[Layout rows]
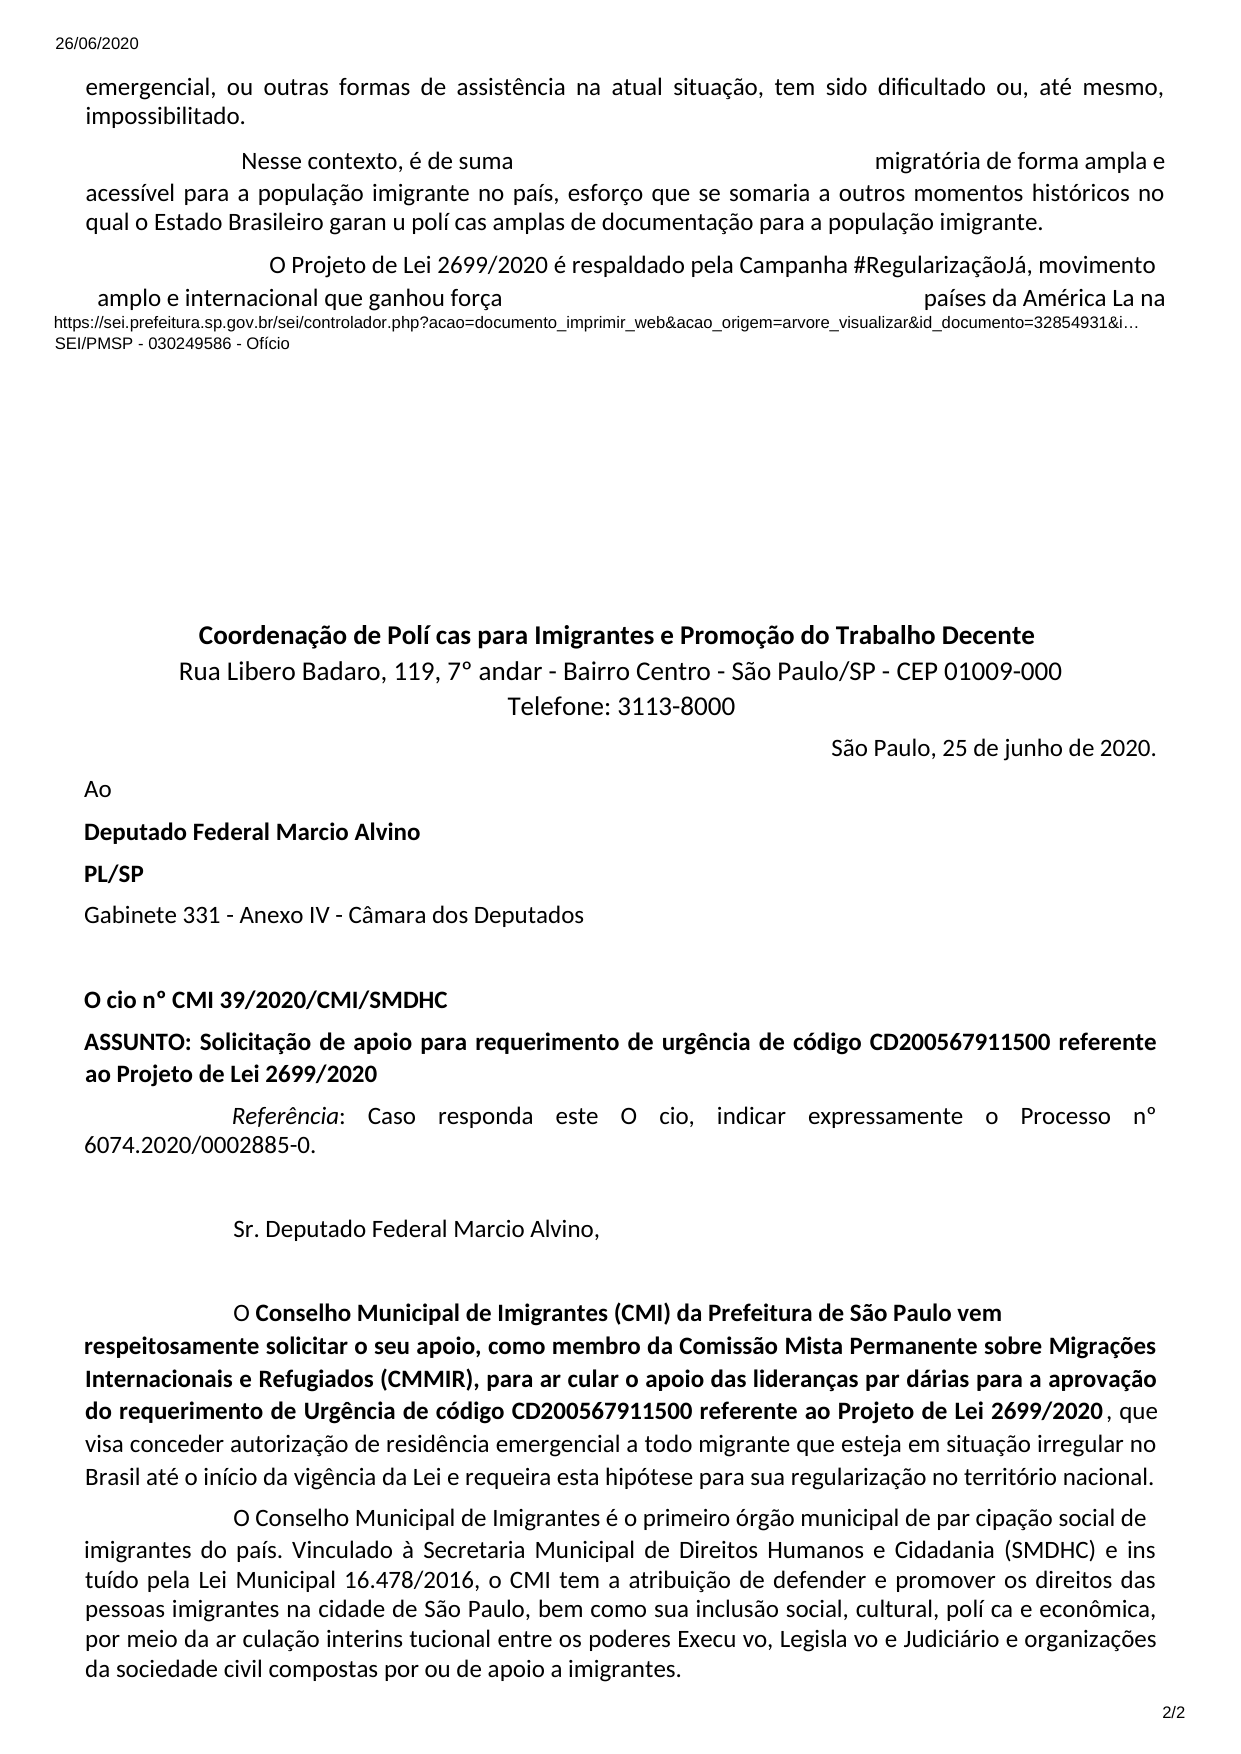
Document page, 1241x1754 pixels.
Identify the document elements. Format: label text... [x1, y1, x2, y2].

text Coordenação de Polí cas para Imigrantes e Promoção do Trabalho Decente [199, 618, 1166, 651]
text O Conselho Municipal de Imigrantes (CMI) da Prefeitura de São Paulo vem [233, 1298, 1158, 1328]
text Rua Libero Badaro, 119, 7º andar - Bairro Centro - São Paulo/SP - CEP 01009-000 [179, 654, 1166, 687]
text ASSUNTO: Solicitação de apoio para requerimento de urgência de código CD200567911500 referente ao Projeto de Lei 2699/2020 [84, 1026, 1158, 1089]
text imigrantes do país. Vinculado à Secretaria Municipal de Direitos Humanos e Cidadania (SMDHC) e ins tuído pela Lei Municipal 16.478/2016, o CMI tem a atribuição de defender e promover os direitos das pessoas imigrantes na cidade de São Paulo, bem como sua inclusão social, cultural, polí ca e econômica, por meio da ar culação interins tucional entre os poderes Execu vo, Legisla vo e Judiciário e organizações da sociedade civil compostas por ou de apoio a imigrantes. [84, 1535, 1158, 1683]
text Sr. Deputado Federal Marcio Alvino, [233, 1214, 1158, 1243]
text respeitosamente solicitar o seu apoio, como membro da Comissão Mista Permanente sobre Migrações Internacionais e Refugiados (CMMIR), para ar cular o apoio das lideranças par dárias para a aprovação do requerimento de Urgência de código CD200567911500 referente ao Projeto de Lei 2699/2020, que visa conceder autorização de residência emergencial a todo migrante que esteja em situação irregular no Brasil até o início da vigência da Lei e requeira esta hipótese para sua regularização no território nacional. [84, 1330, 1158, 1491]
text O Conselho Municipal de Imigrantes é o primeiro órgão municipal de par cipação social de [233, 1503, 1158, 1532]
text Referência: Caso responda este O cio, indicar expressamente o Processo nº 6074.2020/0002885-0. [84, 1101, 1158, 1160]
text https://sei.prefeitura.sp.gov.br/sei/controlador.php?acao=documento_imprimir_web&acao_origem=arvore_visualizar&id_documento=32854931&i… SEI/PMSP - 030249586 - Ofício [53, 312, 1166, 353]
text Deputado Federal Marcio Alvino [84, 816, 1158, 847]
text Telefone: 3113-8000 [76, 689, 1166, 722]
text O cio nº CMI 39/2020/CMI/SMDHC [84, 984, 1158, 1014]
text Ao [84, 774, 1158, 804]
text PL/SP [84, 858, 1158, 889]
text São Paulo, 25 de junho de 2020. [55, 732, 1157, 763]
text Gabinete 331 - Anexo IV - Câmara dos Deputados [84, 900, 1158, 930]
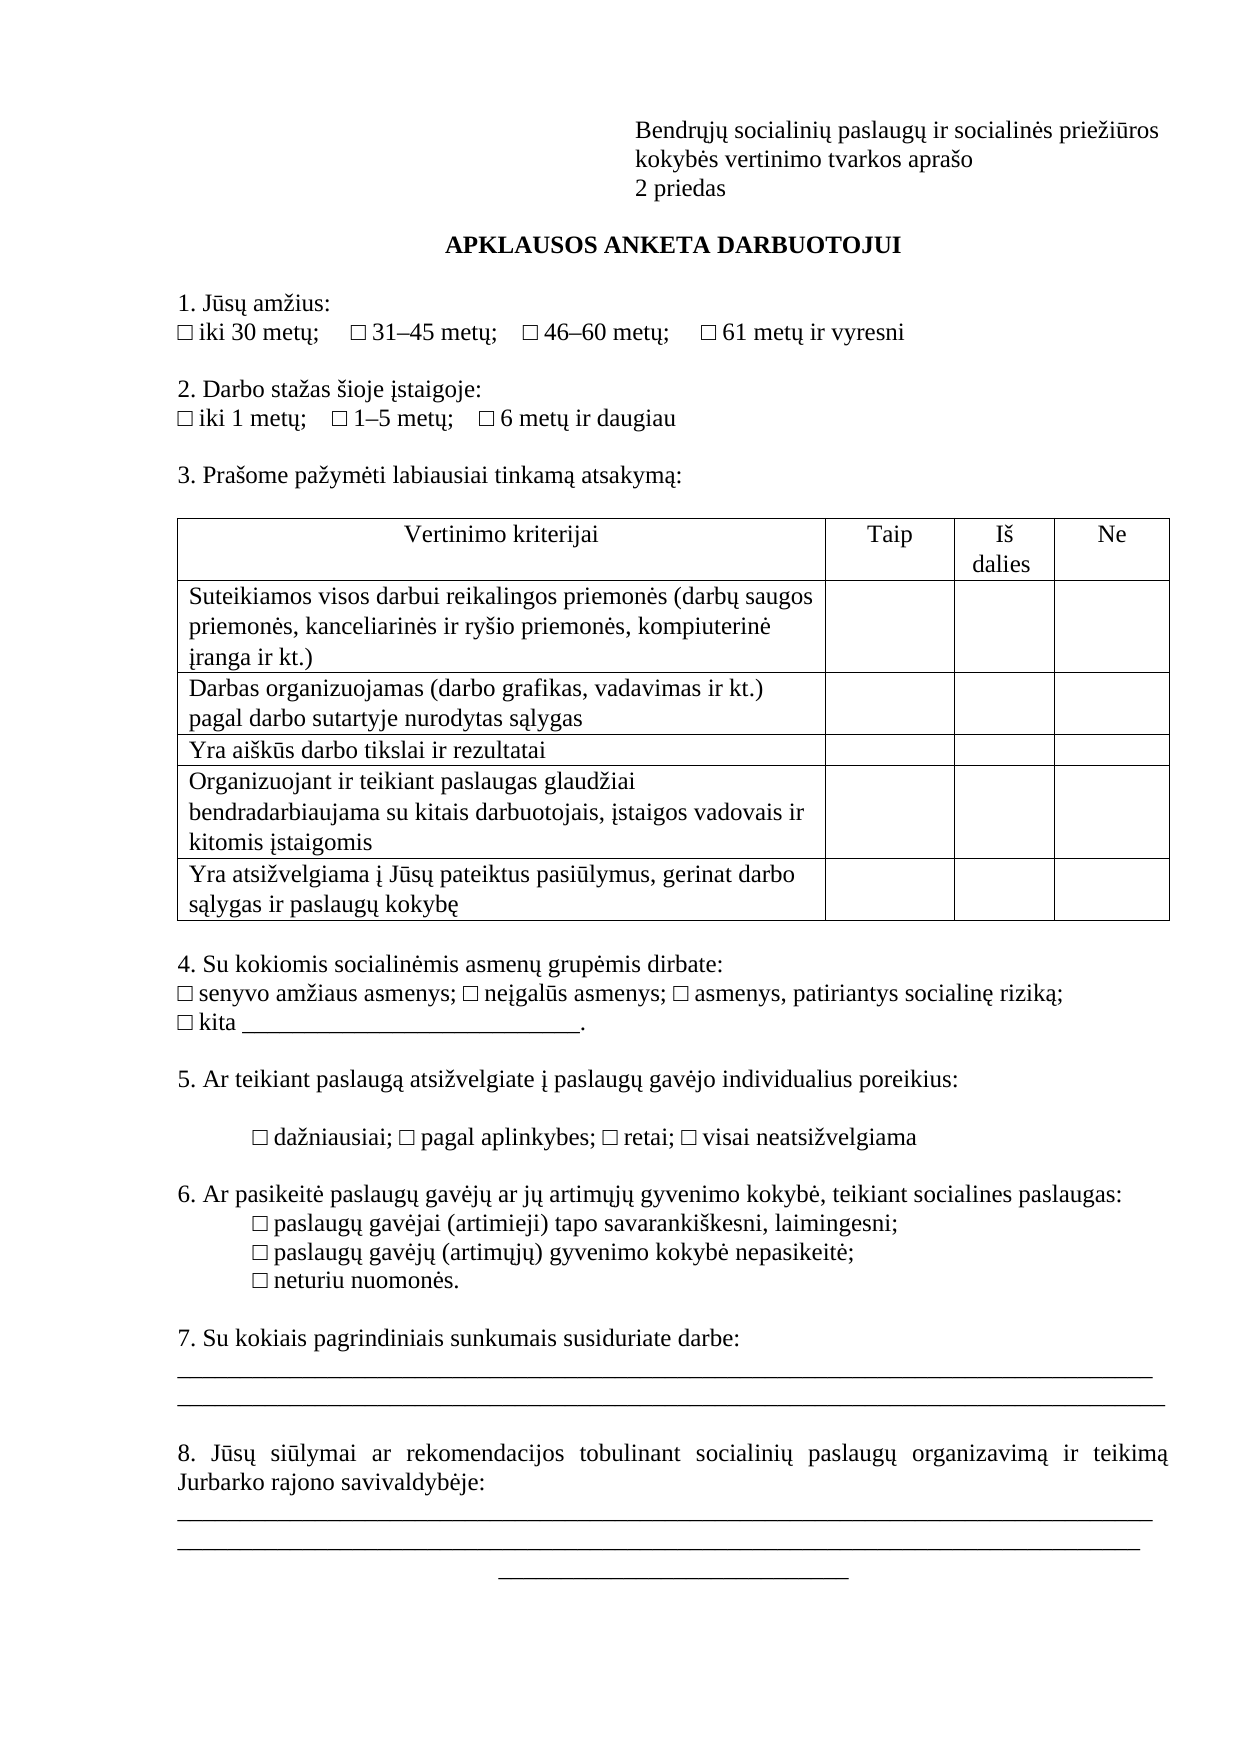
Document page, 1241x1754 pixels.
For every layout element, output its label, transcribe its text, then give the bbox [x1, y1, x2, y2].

text 6. Ar pasikeitė paslaugų gavėjų ar jų artimųjų gyvenimo kokybė, teikiant socialines paslaugas: [177, 1179, 1169, 1208]
text □ neturiu nuomonės. [177, 1266, 1169, 1294]
text □ senyvo amžiaus asmenys; □ neįgalūs asmenys; □ asmenys, patiriantys socialinę riziką; [177, 978, 1169, 1007]
text ____________________________ [177, 1553, 1169, 1582]
table_cell [955, 581, 1054, 672]
table_cell [955, 859, 1054, 919]
text kokybės vertinimo tvarkos aprašo [177, 144, 1169, 173]
text 7. Su kokiais pagrindiniais sunkumais susiduriate darbe: ______________________________________________________________________________ [177, 1323, 1169, 1381]
table_header Vertinimo kriterijai [178, 519, 825, 580]
text 1. Jūsų amžius: [177, 288, 1169, 317]
text APKLAUSOS ANKETA DARBUOTOJUI [177, 230, 1169, 259]
text 4. Su kokiomis socialinėmis asmenų grupėmis dirbate: [177, 949, 1169, 978]
text □ paslaugų gavėjai (artimieji) tapo savarankiškesni, laimingesni; [177, 1208, 1169, 1237]
table_cell [1055, 766, 1169, 858]
table_cell [826, 673, 954, 734]
table_header Ne [1055, 519, 1169, 580]
table_cell [1055, 673, 1169, 734]
table_cell Suteikiamos visos darbui reikalingos priemonės (darbų saugos priemonės, kanceliarinės ir ryšio priemonės, kompiuterinė įranga ir kt.) [178, 581, 825, 672]
text □ iki 30 metų; □ 31–45 metų; □ 46–60 metų; □ 61 metų ir vyresni [177, 317, 1169, 345]
text 3. Prašome pažymėti labiausiai tinkamą atsakymą: [177, 460, 1169, 489]
table_cell [1055, 735, 1169, 765]
text □ dažniausiai; □ pagal aplinkybes; □ retai; □ visai neatsižvelgiama [177, 1122, 1169, 1151]
table_cell [1055, 859, 1169, 919]
text _____________________________________________________________________________ [177, 1524, 1169, 1553]
table_cell [955, 735, 1054, 765]
table_cell [1055, 581, 1169, 672]
text □ paslaugų gavėjų (artimųjų) gyvenimo kokybė nepasikeitė; [177, 1237, 1169, 1266]
text 2. Darbo stažas šioje įstaigoje: [177, 374, 1169, 403]
text □ kita ___________________________. [177, 1007, 1169, 1036]
text ______________________________________________________________________________ [177, 1496, 1169, 1524]
table_cell Yra atsižvelgiama į Jūsų pateiktus pasiūlymus, gerinat darbo sąlygas ir paslaugų kokybę [178, 859, 825, 919]
table_cell [826, 859, 954, 919]
text 5. Ar teikiant paslaugą atsižvelgiate į paslaugų gavėjo individualius poreikius: [177, 1064, 1169, 1093]
text _______________________________________________________________________________ [177, 1381, 1169, 1409]
table_cell Darbas organizuojamas (darbo grafikas, vadavimas ir kt.) pagal darbo sutartyje nurodytas sąlygas [178, 673, 825, 734]
table_cell Yra aiškūs darbo tikslai ir rezultatai [178, 735, 825, 765]
table_cell [826, 735, 954, 765]
text 2 priedas [177, 173, 1169, 202]
table_cell [955, 673, 1054, 734]
text Bendrųjų socialinių paslaugų ir socialinės priežiūros [177, 115, 1169, 144]
table_cell Organizuojant ir teikiant paslaugas glaudžiai bendradarbiaujama su kitais darbuotojais, įstaigos vadovais ir kitomis įstaigomis [178, 766, 825, 858]
table_cell [826, 581, 954, 672]
table_header Iš dalies [955, 519, 1054, 580]
table_cell [955, 766, 1054, 858]
text □ iki 1 metų; □ 1–5 metų; □ 6 metų ir daugiau [177, 403, 1169, 432]
text 8. Jūsų siūlymai ar rekomendacijos tobulinant socialinių paslaugų organizavimą ir teikimą Jurbarko rajono savivaldybėje: [177, 1438, 1169, 1496]
table_header Taip [826, 519, 954, 580]
table_cell [826, 766, 954, 858]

> _AIM_
Rewrite all the rows above with every "Document page" changed to "Rendered page" and nothing else altered. Omit the pictures from your answer.

> _OUTPUT FOR THIS EXERCISE_
Rendered page, 1241x1754 pixels.
Identify the document elements. Format: label text... [x1, y1, x2, y2].

text Coordenação de Polí cas para Imigrantes e Promoção do Trabalho Decente [199, 618, 1166, 651]
text O Conselho Municipal de Imigrantes (CMI) da Prefeitura de São Paulo vem [233, 1298, 1158, 1328]
text Rua Libero Badaro, 119, 7º andar - Bairro Centro - São Paulo/SP - CEP 01009-000 [179, 654, 1166, 687]
text ASSUNTO: Solicitação de apoio para requerimento de urgência de código CD200567911500 referente ao Projeto de Lei 2699/2020 [84, 1026, 1158, 1089]
text imigrantes do país. Vinculado à Secretaria Municipal de Direitos Humanos e Cidadania (SMDHC) e ins tuído pela Lei Municipal 16.478/2016, o CMI tem a atribuição de defender e promover os direitos das pessoas imigrantes na cidade de São Paulo, bem como sua inclusão social, cultural, polí ca e econômica, por meio da ar culação interins tucional entre os poderes Execu vo, Legisla vo e Judiciário e organizações da sociedade civil compostas por ou de apoio a imigrantes. [84, 1535, 1158, 1683]
text Sr. Deputado Federal Marcio Alvino, [233, 1214, 1158, 1243]
text respeitosamente solicitar o seu apoio, como membro da Comissão Mista Permanente sobre Migrações Internacionais e Refugiados (CMMIR), para ar cular o apoio das lideranças par dárias para a aprovação do requerimento de Urgência de código CD200567911500 referente ao Projeto de Lei 2699/2020, que visa conceder autorização de residência emergencial a todo migrante que esteja em situação irregular no Brasil até o início da vigência da Lei e requeira esta hipótese para sua regularização no território nacional. [84, 1330, 1158, 1491]
text O Conselho Municipal de Imigrantes é o primeiro órgão municipal de par cipação social de [233, 1503, 1158, 1532]
text Referência: Caso responda este O cio, indicar expressamente o Processo nº 6074.2020/0002885-0. [84, 1101, 1158, 1160]
text https://sei.prefeitura.sp.gov.br/sei/controlador.php?acao=documento_imprimir_web&acao_origem=arvore_visualizar&id_documento=32854931&i… SEI/PMSP - 030249586 - Ofício [53, 312, 1166, 353]
text Deputado Federal Marcio Alvino [84, 816, 1158, 847]
text Telefone: 3113-8000 [76, 689, 1166, 722]
text O cio nº CMI 39/2020/CMI/SMDHC [84, 984, 1158, 1014]
text Ao [84, 774, 1158, 804]
text PL/SP [84, 858, 1158, 889]
text São Paulo, 25 de junho de 2020. [55, 732, 1157, 763]
text Gabinete 331 - Anexo IV - Câmara dos Deputados [84, 900, 1158, 930]
Rendered page, 1241x1754 pixels.
For every layout element, output its label, transcribe its text, then give the bbox [x1, y1, x2, y2].

text 6. Ar pasikeitė paslaugų gavėjų ar jų artimųjų gyvenimo kokybė, teikiant socialines paslaugas: [177, 1179, 1169, 1208]
text □ neturiu nuomonės. [177, 1266, 1169, 1294]
text □ senyvo amžiaus asmenys; □ neįgalūs asmenys; □ asmenys, patiriantys socialinę riziką; [177, 978, 1169, 1007]
text ____________________________ [177, 1553, 1169, 1582]
table_cell [955, 581, 1054, 672]
table_cell [955, 859, 1054, 919]
text kokybės vertinimo tvarkos aprašo [177, 144, 1169, 173]
text 7. Su kokiais pagrindiniais sunkumais susiduriate darbe: ______________________________________________________________________________ [177, 1323, 1169, 1381]
table_header Vertinimo kriterijai [178, 519, 825, 580]
text 1. Jūsų amžius: [177, 288, 1169, 317]
text APKLAUSOS ANKETA DARBUOTOJUI [177, 230, 1169, 259]
text 4. Su kokiomis socialinėmis asmenų grupėmis dirbate: [177, 949, 1169, 978]
text □ paslaugų gavėjai (artimieji) tapo savarankiškesni, laimingesni; [177, 1208, 1169, 1237]
table_cell [1055, 766, 1169, 858]
table_cell [826, 673, 954, 734]
table_header Ne [1055, 519, 1169, 580]
table_cell [1055, 673, 1169, 734]
table_cell Suteikiamos visos darbui reikalingos priemonės (darbų saugos priemonės, kanceliarinės ir ryšio priemonės, kompiuterinė įranga ir kt.) [178, 581, 825, 672]
text □ iki 30 metų; □ 31–45 metų; □ 46–60 metų; □ 61 metų ir vyresni [177, 317, 1169, 345]
text 3. Prašome pažymėti labiausiai tinkamą atsakymą: [177, 460, 1169, 489]
table_cell [1055, 735, 1169, 765]
text □ dažniausiai; □ pagal aplinkybes; □ retai; □ visai neatsižvelgiama [177, 1122, 1169, 1151]
table_cell [1055, 859, 1169, 919]
text _____________________________________________________________________________ [177, 1524, 1169, 1553]
table_cell [955, 735, 1054, 765]
table_cell [1055, 581, 1169, 672]
text □ paslaugų gavėjų (artimųjų) gyvenimo kokybė nepasikeitė; [177, 1237, 1169, 1266]
text 2. Darbo stažas šioje įstaigoje: [177, 374, 1169, 403]
text □ kita ___________________________. [177, 1007, 1169, 1036]
text ______________________________________________________________________________ [177, 1496, 1169, 1524]
table_cell Yra atsižvelgiama į Jūsų pateiktus pasiūlymus, gerinat darbo sąlygas ir paslaugų kokybę [178, 859, 825, 919]
table_cell [826, 859, 954, 919]
text 5. Ar teikiant paslaugą atsižvelgiate į paslaugų gavėjo individualius poreikius: [177, 1064, 1169, 1093]
text _______________________________________________________________________________ [177, 1381, 1169, 1409]
table_cell Darbas organizuojamas (darbo grafikas, vadavimas ir kt.) pagal darbo sutartyje nurodytas sąlygas [178, 673, 825, 734]
table_cell Yra aiškūs darbo tikslai ir rezultatai [178, 735, 825, 765]
table_cell [826, 735, 954, 765]
text 2 priedas [177, 173, 1169, 202]
table_cell [955, 673, 1054, 734]
text Bendrųjų socialinių paslaugų ir socialinės priežiūros [177, 115, 1169, 144]
table_cell Organizuojant ir teikiant paslaugas glaudžiai bendradarbiaujama su kitais darbuotojais, įstaigos vadovais ir kitomis įstaigomis [178, 766, 825, 858]
table_cell [826, 581, 954, 672]
table_header Iš dalies [955, 519, 1054, 580]
table_cell [955, 766, 1054, 858]
text □ iki 1 metų; □ 1–5 metų; □ 6 metų ir daugiau [177, 403, 1169, 432]
text 8. Jūsų siūlymai ar rekomendacijos tobulinant socialinių paslaugų organizavimą ir teikimą Jurbarko rajono savivaldybėje: [177, 1438, 1169, 1496]
table_header Taip [826, 519, 954, 580]
table_cell [826, 766, 954, 858]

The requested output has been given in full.